Whitehorse: New home builders are being increasingly stymied by mortgage appraisal rules, says Klondike MLA Sandy Silver, who believes the Yukon Housing Corporation could expand its mandate to help these homeowners.
Residents wishing to build their own homes using bank construction mortgages must have their proposed home appraised prior to the loan approval. There is a growing discrepancy between these two amounts, however, and Yukoners are experiencing appraisals that cut their mortgage approvals down by nearly 40%.
That means, for a resident who has been approved for a $400,000 mortgage, their appraisal limits this amount to $250,000. Silver suggests that the Yukon Housing Corporation investigate ways to bridge the gap between the appraised value, that banks can lend to, and the higher actual cost of building. For example, the Yukon Housing Corporation could either guarantee the remaining $150,000 loaned by the bank, or loan the $150,000 directly.
“In small communities, there aren’t a large number of homes at the higher-end of the market, so it’s difficult to get appraisals that reflect the realities of building today,” said Silver. “As well, since there aren’t many homes being bought and sold, there aren’t enough sale prices to set appraisals correctly.

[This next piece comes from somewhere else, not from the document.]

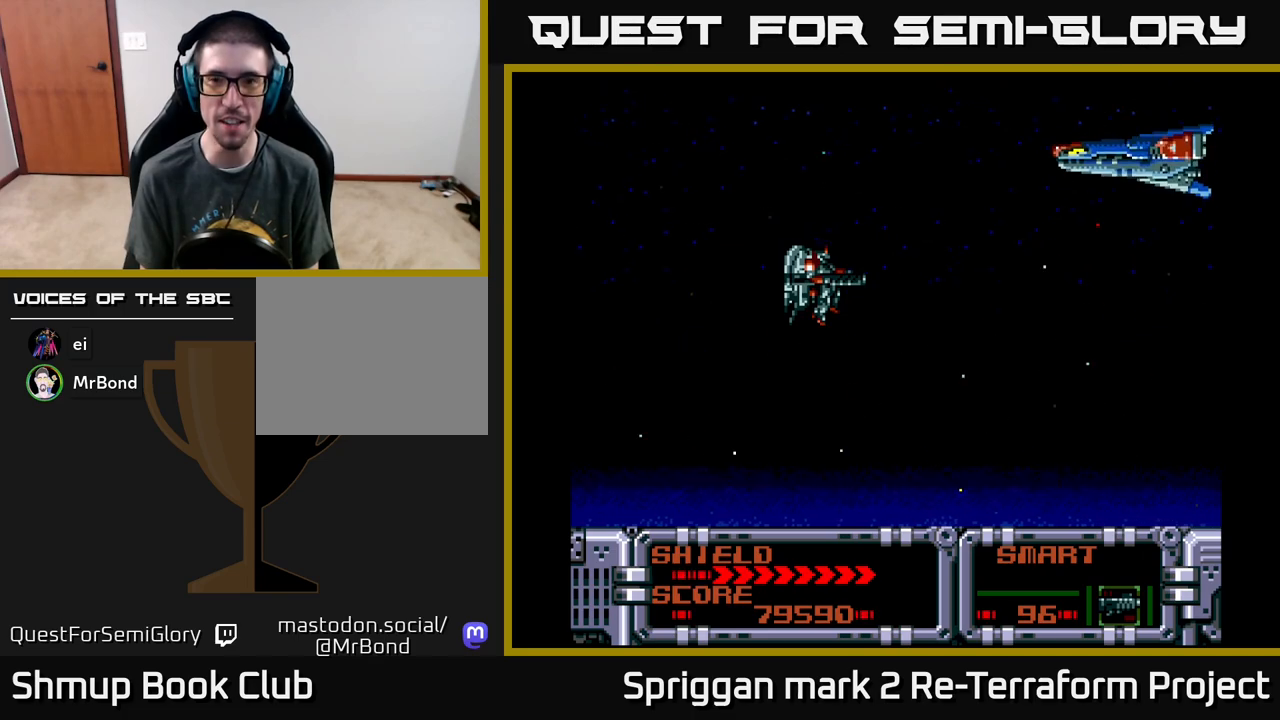
{"buttons": [], "events": [[367, "DPAD_UP", "down"], [450, "DPAD_RIGHT", "down"], [467, "DPAD_UP", "up"], [483, "DPAD_RIGHT", "up"]]}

Altogether, this means that Yukoners can’t get mortgages that reflect either the high cost of building or family desires for a higher-end home.”

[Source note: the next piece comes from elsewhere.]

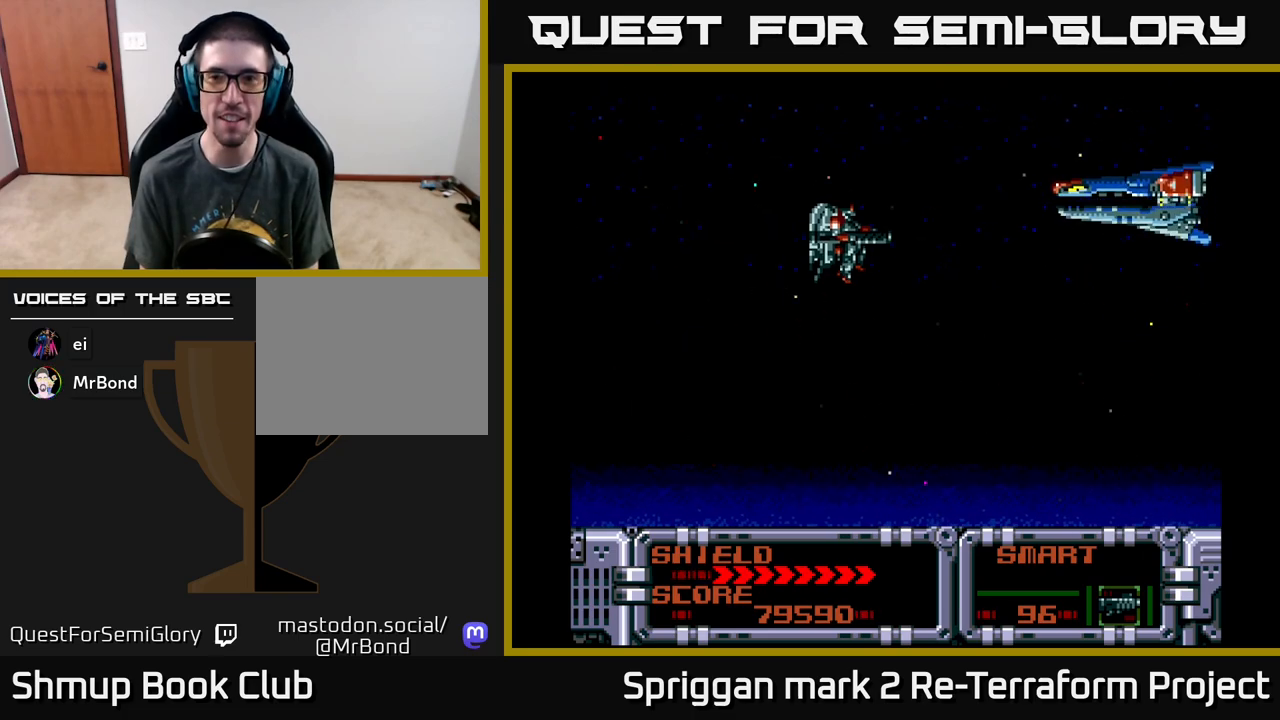
{"buttons": [], "events": [[233, "A", "down"], [350, "A", "up"]]}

Home prices have risen considerably in recent years, including demand for high-end homes. Specific appraisals are based on the values of older, similar homes already constructed in the community.

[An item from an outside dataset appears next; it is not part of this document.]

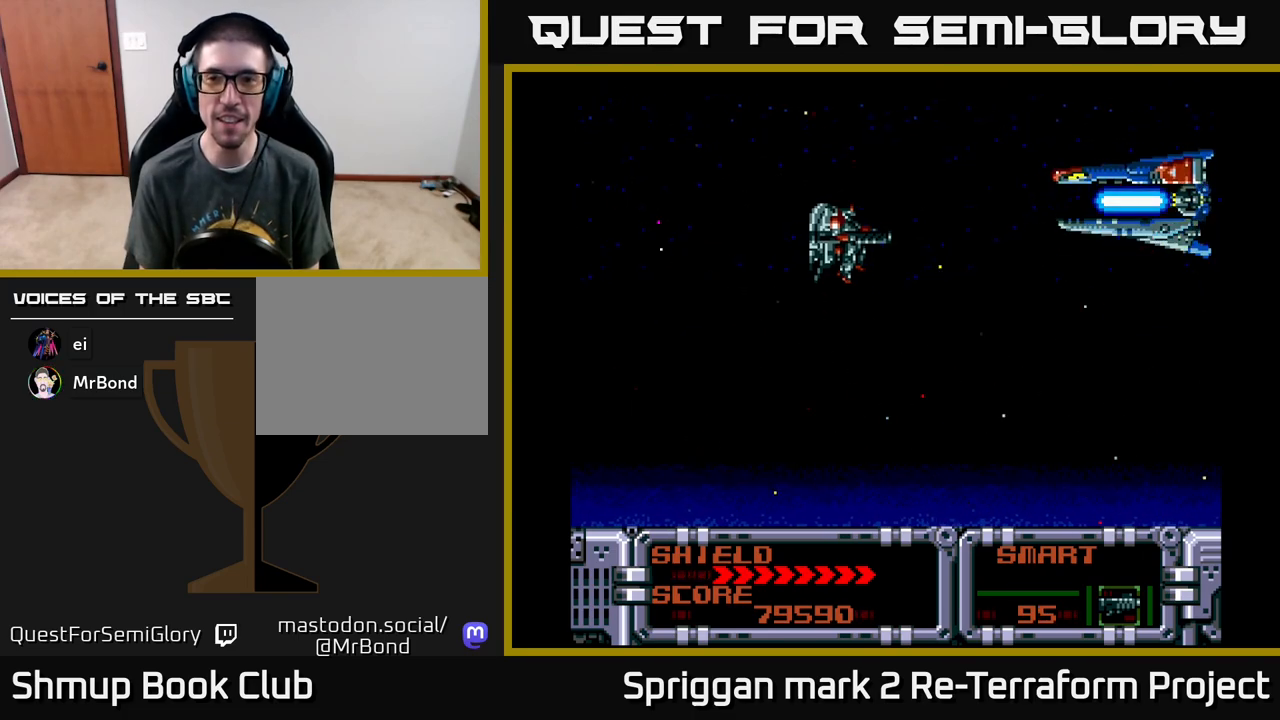
{"buttons": [], "events": [[350, "A", "down"], [433, "A", "up"]]}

“Much of the run-up in the cost of building new homes can be traced to the high cost of lots today,’ added Silver. “Those lot prices are set by the government, so it’s reasonable that the government help Yukoners who can’t get a mortgage because of these costs.”
Silver has asked the Minister of the Yukon Housing Corporation to respond to this developing obstacle in the housing market, particularly with respect to rural communities. He emphasizes that the Housing Corporation would not assist residents borrow more money than the bank has qualified them for, but only make up the difference between the low appraisal and the higher amount the bank wants to lend based on income and creditworthiness.
“If we want newcomers lured by the mining boom to stay and spend their salaries here, they have to be enabled to build family homes comparable to those they are leaving behind in southern Canada,” said Silver. “Guaranteeing the difference between building costs, and appraisals based on a small number of existing older homes, would encourage high-income earners to stay and contribute to our communities.”